Historic inn on the Natchez Trace in Tennessee

Grinder's Stand was a stand, or inn, located on the Natchez Trace. A replica can be visited today at the Meriwether Lewis Park, located on the Natchez Trace Parkway in Lewis County, Tennessee, south of Nashville, southwest of Columbia, and east of Hohenwald, Tennessee. This is where Meriwether Lewis died, by suicide (as suspected by his friend and colleague, Thomas Jefferson) or homicide (as suspected by his family).

==History==
The tavern is believed to have been established in 1807 and was originally known as "Indian Line Stand". The Chickasaw had ceded the land to Tennessee in 1805. Its proprietors were Robert Evans Griner and Priscilla Knight Griner. The establishment is properly "Griner's Stand", given the proprietors. Soon after it opened, people began calling it "Grinder's Stand", and it stuck.

The original stand consisted of two rough log cabins adjoined at right angles, with a dogtrot between them. Both rooms had doors facing the Natchez Trace; one room also had a door facing the detached kitchen behind the stand.
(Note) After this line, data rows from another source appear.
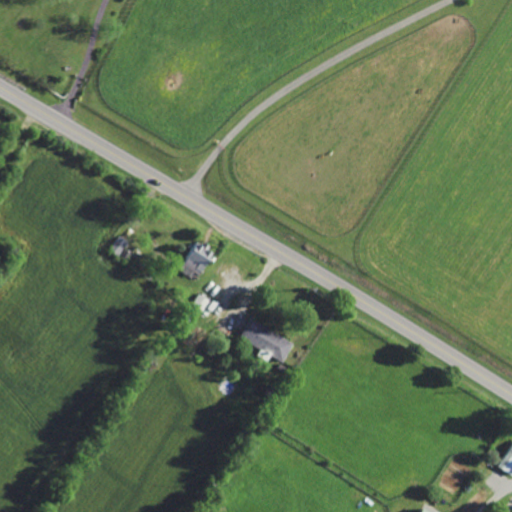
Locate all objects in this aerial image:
building: (61, 60)
road: (84, 62)
road: (299, 79)
road: (258, 237)
building: (116, 243)
building: (115, 245)
building: (140, 251)
building: (123, 253)
building: (193, 256)
building: (191, 259)
building: (198, 300)
building: (197, 302)
building: (263, 339)
building: (264, 339)
building: (280, 366)
building: (259, 393)
building: (506, 459)
building: (506, 459)
building: (419, 510)
building: (420, 510)
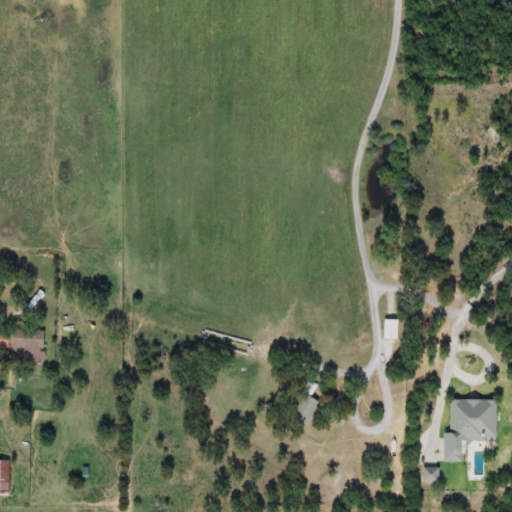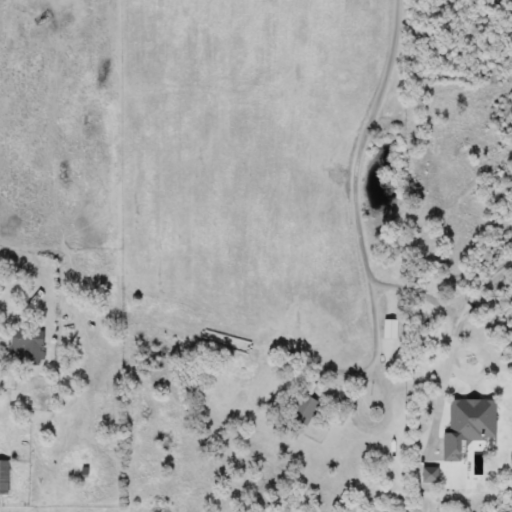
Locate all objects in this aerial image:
road: (367, 256)
building: (26, 346)
building: (26, 347)
building: (303, 405)
building: (303, 405)
building: (466, 424)
building: (466, 425)
building: (428, 475)
building: (428, 475)
building: (3, 477)
building: (3, 477)
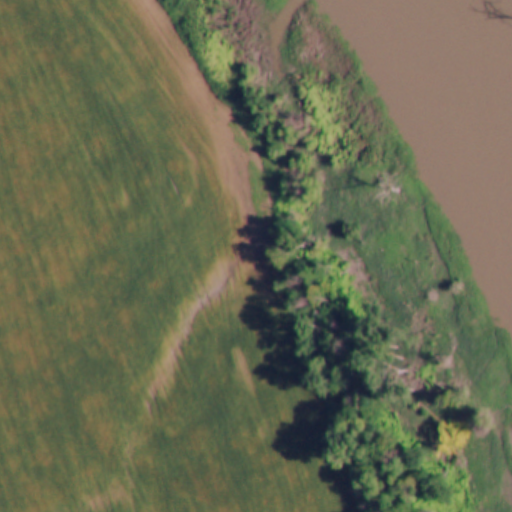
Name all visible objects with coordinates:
river: (465, 61)
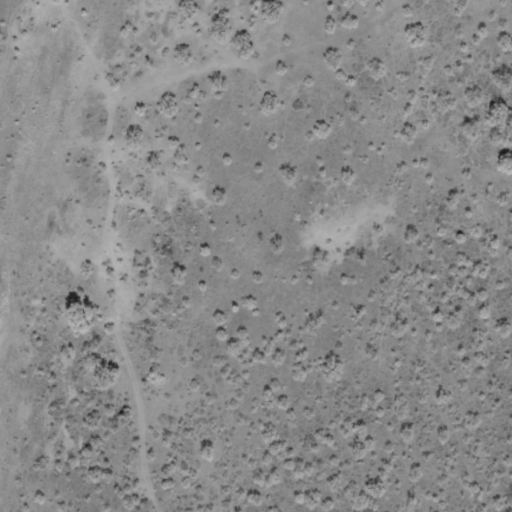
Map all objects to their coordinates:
road: (121, 255)
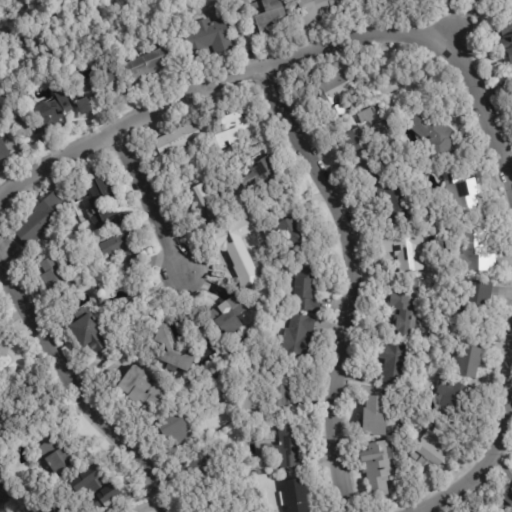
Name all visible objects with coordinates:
building: (362, 2)
building: (365, 2)
building: (315, 8)
building: (318, 8)
building: (268, 16)
building: (269, 17)
building: (209, 36)
building: (506, 37)
building: (207, 38)
building: (506, 40)
park: (68, 49)
building: (149, 64)
building: (150, 64)
building: (335, 87)
building: (334, 88)
road: (215, 89)
building: (96, 90)
building: (98, 90)
building: (340, 109)
building: (335, 111)
building: (51, 112)
building: (49, 113)
building: (233, 127)
building: (234, 130)
building: (432, 131)
building: (435, 132)
building: (176, 138)
building: (179, 139)
building: (3, 148)
building: (360, 148)
building: (361, 148)
building: (3, 149)
building: (261, 172)
building: (260, 175)
building: (461, 189)
building: (461, 190)
building: (198, 195)
building: (389, 197)
building: (202, 200)
building: (393, 200)
road: (153, 201)
building: (104, 205)
building: (105, 206)
building: (217, 214)
building: (42, 218)
building: (40, 220)
building: (295, 233)
building: (290, 234)
building: (234, 245)
building: (236, 245)
building: (122, 246)
building: (403, 249)
building: (405, 249)
building: (125, 250)
building: (475, 250)
building: (475, 252)
building: (51, 272)
building: (59, 275)
road: (352, 281)
building: (304, 289)
building: (305, 289)
road: (508, 295)
building: (477, 296)
building: (476, 297)
building: (330, 301)
building: (403, 312)
building: (401, 315)
building: (227, 316)
building: (88, 330)
building: (90, 333)
building: (298, 335)
building: (299, 338)
building: (173, 348)
building: (173, 351)
building: (468, 357)
building: (466, 361)
building: (392, 362)
building: (394, 363)
building: (214, 376)
building: (139, 389)
road: (83, 390)
building: (286, 390)
building: (142, 391)
building: (280, 394)
building: (452, 395)
building: (453, 399)
building: (245, 400)
building: (374, 415)
building: (376, 416)
building: (275, 421)
building: (174, 430)
building: (176, 430)
building: (288, 444)
building: (289, 446)
building: (433, 449)
building: (429, 453)
building: (57, 455)
building: (58, 457)
building: (201, 461)
building: (196, 465)
building: (378, 465)
building: (377, 467)
building: (94, 489)
building: (294, 496)
building: (295, 496)
building: (507, 496)
building: (509, 498)
building: (214, 509)
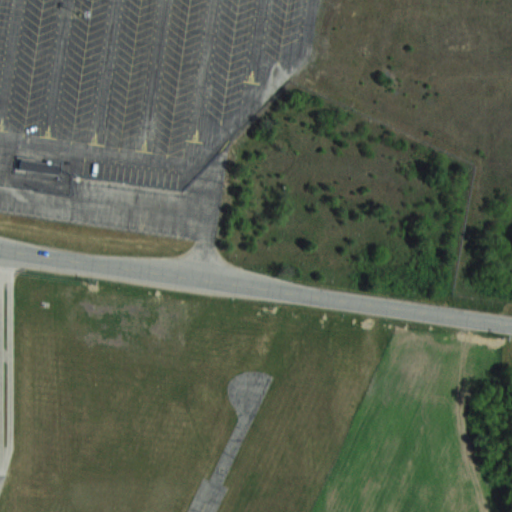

A barn and stable were located on the property, although the original placements of these two buildings have not been determined.

According to tradition, Robert Griner sold whiskey to the Indians, whose lands came within a few feet of the cabin. The proper use of the stand was to provide food and lodging to travelers passing through the Natchez Trace.

In October 1809, Meriwether Lewis was fatally shot here in a disputed manner.

In the 1930s, the Civilian Conservation Corps built a replica cabin less than 20 feet from the remains of the original stand.